Easy enough for a weeknight dinner, the initial prep time is only about five minutes and soup is on the table in less than an hour. It starts with chopped leek and celery sautéed in olive oil until softened. Next boneless chicken thighs and broth are added to the pot, brought to the boil and simmered. Chicken thighs are the best choice in making soup, they hold up well and stay tender in cooking. Orzo means “barley” in Italian and is the rice shaped pasta in this soup. Though not essential, you could toast the orzo first, it adds a depth and nuttiness to the soup. If you choose to toast, do this first in the pot you will cook the soup in, eliminating the need to dirty an extra pot. The orzo is cooked in the broth and the chicken is shredded and added back to the soup.

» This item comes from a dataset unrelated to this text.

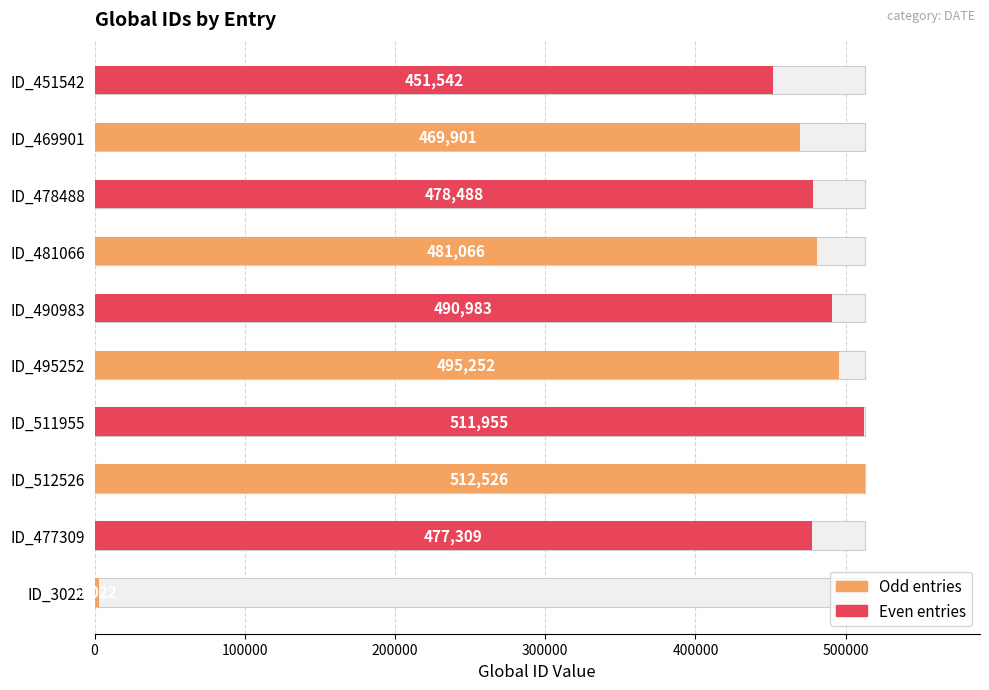

Does the chart contain stacked bars?

No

What really takes this soup from average to outstanding is the addition of fresh chopped dill and a squeeze of lemon at the end that brightens the flavors. Let each diner add  lemon to their own taste. More vegetables could be added if desired, sliced carrots or baby spinach would be good choices. A new approach on an old classic that is quick, simple and delicious.

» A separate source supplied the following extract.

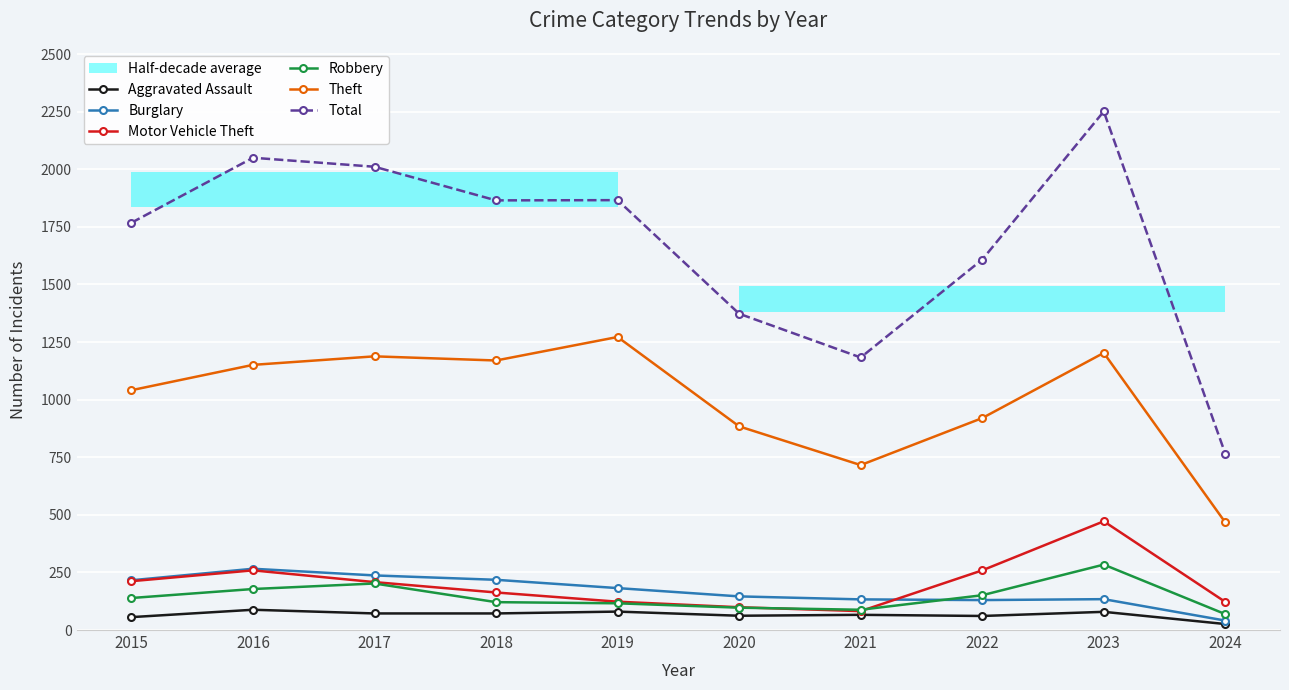

True or false: Motor Vehicle Theft and Theft intersect in this chart.

False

Lemony Chicken and Orzo Soup

Serves four


  • 1 T butter (if toasting the orzo)
  • 1 T olive oil
  • 1 medium leek, white and pale-green parts only, halved lengthwise, sliced crosswise 1/2″ thick
  • 1 celery stalk, sliced crosswise 1/2″ thick
  • 12 oz. skinless, boneless chicken thighs
  • 6 c low-sodium chicken broth
  • Kosher salt, freshly ground pepper
  • 3/4c orzo
  • 1/3 to 1/2 c chopped fresh dill
  • Lemon halves (for serving)




  1. If toasting the orzo. Heat a dutch oven over medium heat. Add butter to melt. Add orzo and cook until toasted, 3-5 minutes. Transfer to a plate
  2. Heat oil in a large heavy pot over medium heat. Add leek and celery and cook, stirring often, until vegetables are soft, 5-8 minutes.
  3. Add chicken and broth; season with salt and pepper. Bring to a boil, cover, reduce heat, and simmer until chicken is cooked through, 15-20 minutes. Transfer chicken to a plate. Let cool, then shred chicken into bite-size pieces.
  4. Meanwhile, return broth to a boil. Add orzo and cook until al dente, 8-10 minutes.
  5. Remove pot from heat. Stir in chicken and dill. Serve with lemon halves for squeezing over.